Me quedo observándolo, fríamente. Tan friamente que vuelvo a dispararle. Esta vez en la cabeza, sin más objetivo que el comprobar con una mueca de satisfacción como su cabeza responde al disparo con un brote de sangre y un cambio en su estructura. Apreto el gatillo un par de veces más, pero nada pasa. La vida, cualquiera que fuera la que ese ser tuviera, ya no se encontraba presente, y los diseñadores parecían no haber contemplado que alguien prestara atención al cuerpo de un enemigo una vez éste fuera abatido. Sin más interés, giro la cámara y me dispongo a continuar avanzando por el nivel. Pero algo me hace dar la vuelta y volver a posar mis ojos en el cadáver.

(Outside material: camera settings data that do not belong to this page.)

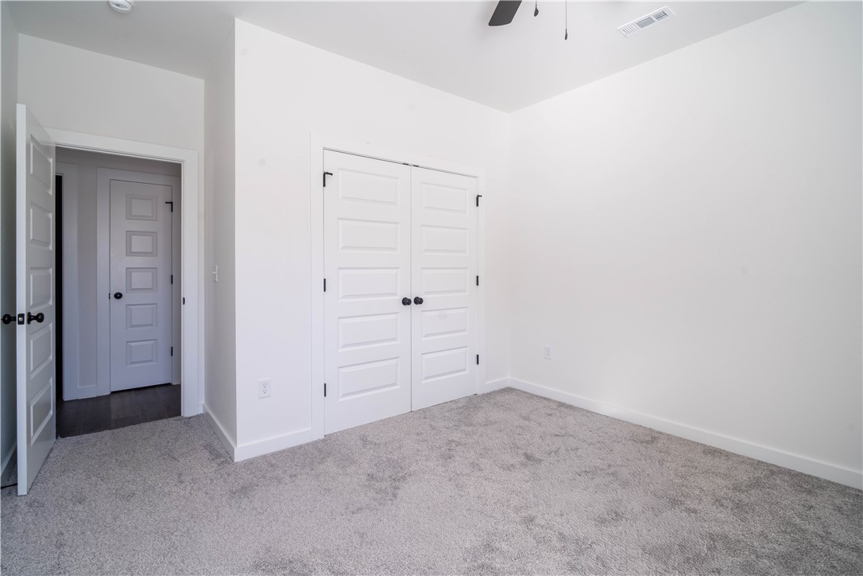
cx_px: 432
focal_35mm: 16
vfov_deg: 73.7
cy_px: 288
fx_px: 384
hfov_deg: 96.7
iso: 100
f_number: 8
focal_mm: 16
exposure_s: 1/10
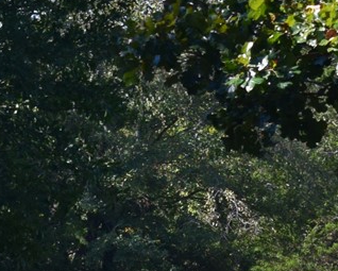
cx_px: 169
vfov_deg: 3.1
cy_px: 352
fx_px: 4956
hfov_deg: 3.9
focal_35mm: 495
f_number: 10
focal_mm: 55
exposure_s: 1/250
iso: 400
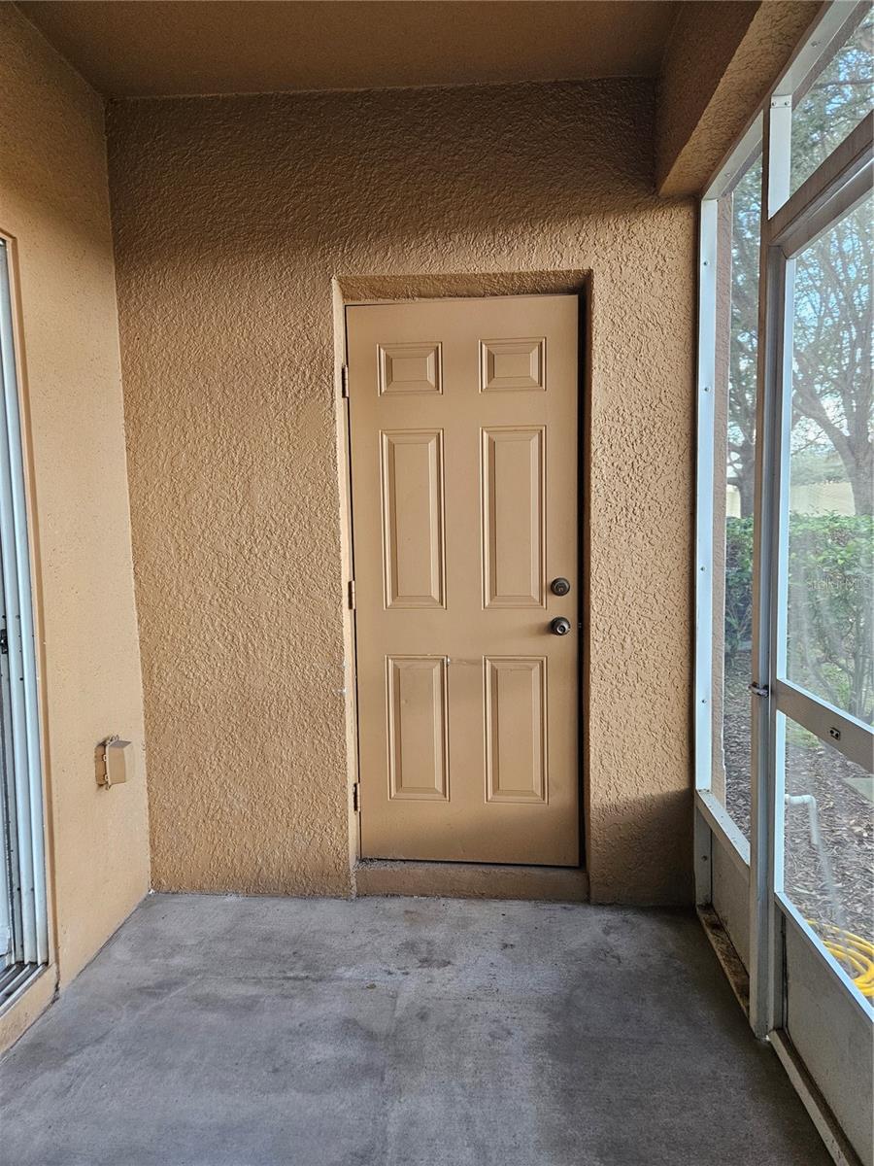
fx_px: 774
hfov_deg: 58.9
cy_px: 583
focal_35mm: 23
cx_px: 437
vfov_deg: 73.9
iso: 320
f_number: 1.8
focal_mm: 5.4
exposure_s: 1/170
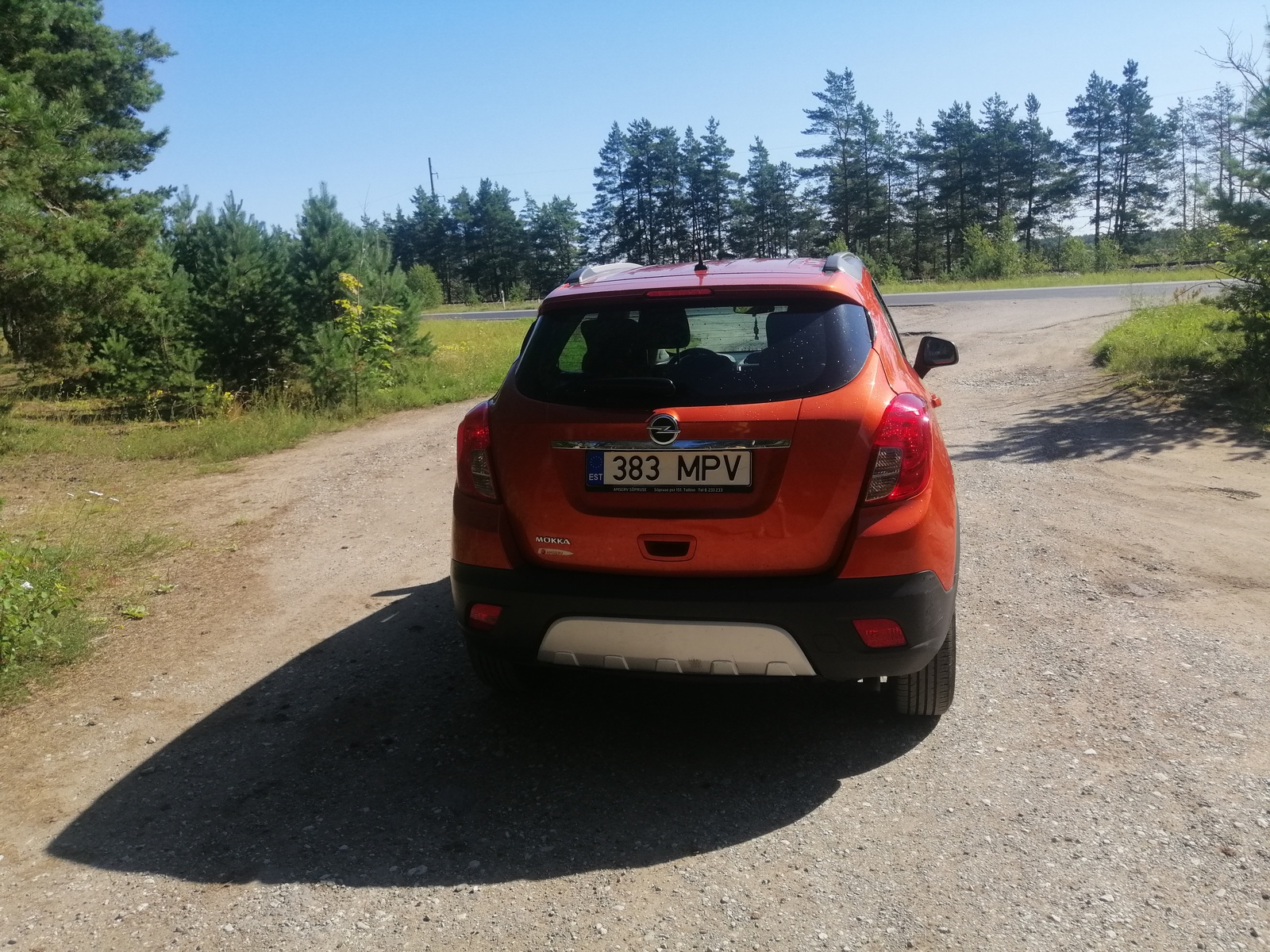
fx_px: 991
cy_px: 476
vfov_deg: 51.4
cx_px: 635
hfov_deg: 65.3
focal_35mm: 27
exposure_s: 1/1377
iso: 50
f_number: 1.8
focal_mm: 3.95
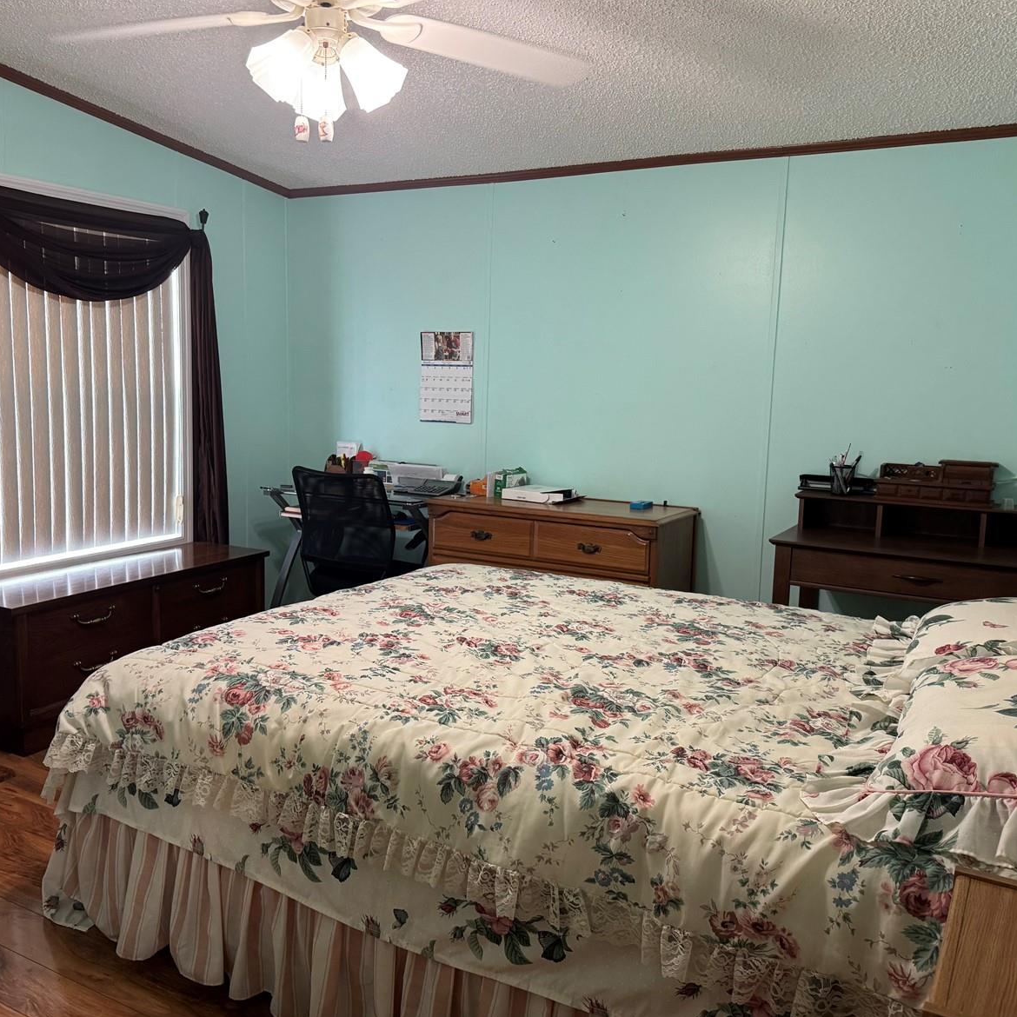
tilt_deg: -7.9
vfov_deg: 55.6
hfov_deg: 55.6
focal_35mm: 29
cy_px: 506
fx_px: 964
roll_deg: -1.7
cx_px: 484
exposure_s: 1/60
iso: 320
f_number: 1.78
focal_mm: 6.76
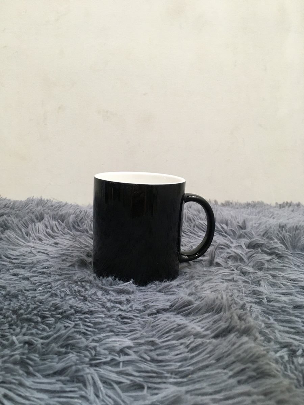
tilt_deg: -8.3
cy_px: 202
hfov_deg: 48.2
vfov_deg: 61.7
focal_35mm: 29
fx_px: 340
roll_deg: -1.0
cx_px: 152
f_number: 2.2
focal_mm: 4.15
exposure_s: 1/33
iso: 125
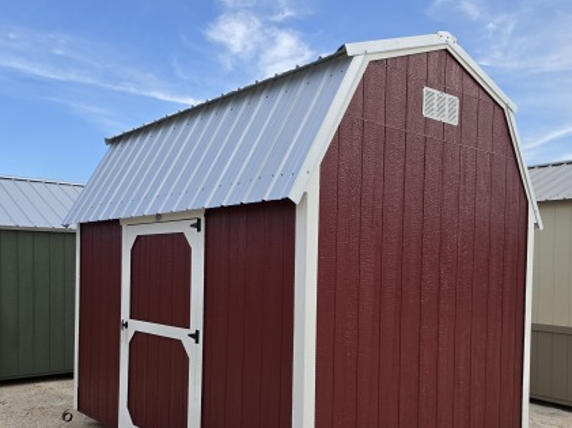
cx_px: 308
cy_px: 292
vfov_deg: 40.0
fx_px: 578
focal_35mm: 35
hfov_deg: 52.6
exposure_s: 1/3160
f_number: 1.4
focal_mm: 6.5
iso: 64
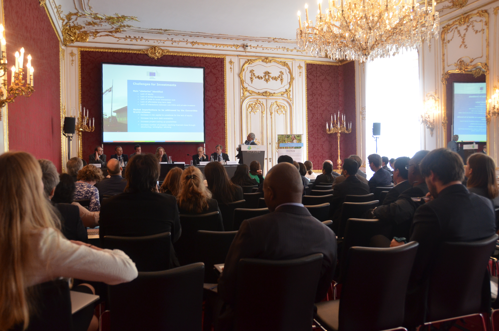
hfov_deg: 62.0
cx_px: 250
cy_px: 166
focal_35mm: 30
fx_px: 415
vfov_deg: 43.4
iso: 800
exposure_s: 1/50
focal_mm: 20
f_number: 3.5
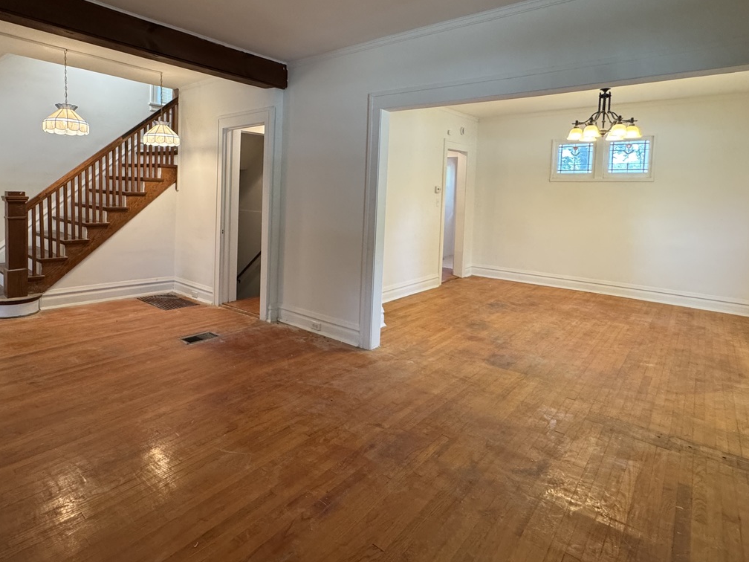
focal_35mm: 20
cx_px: 307
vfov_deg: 65.0
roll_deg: -0.8
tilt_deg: -3.6
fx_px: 433
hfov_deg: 81.0
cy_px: 210
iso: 320
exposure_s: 1/120
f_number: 2.2
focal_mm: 2.22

Una medalla. Sí. Una medalla, de esas que te regalan tus padrinos cuando haces la comunión. De esas en las que puedes colocar una foto pequeñita en su interior. Una foto de un ser querido. Una foto de un ser querido. Esta posibilidad rebota en mi cabeza como una pelota de ping pong ¿Un ser querido? ¿A quién puede querer un personaje cuyo único propósito en el juego es ser abatido? No es un jefe final de fase, ni el argumento parece haberle reservado un mísero papel; Es un actor de relleno, sin más. Y aún así lleva una cadena de comunión.
Me planteo las hipotéticas consecuencias de su muerte en ese mismo momento: Un final alternativo, un modo bloqueado, incluso un giro de la historia que se cierra sólo por haber disparado sin haber calculado las consecuencias. Unas consecuencias que, seguramente sólo estarán en mi cabeza, y en la mente de un diseñador que decidió colocar en el cuello de un soldado clon una medalla de primera comunión. Pero ¿Y si hubiera algo más?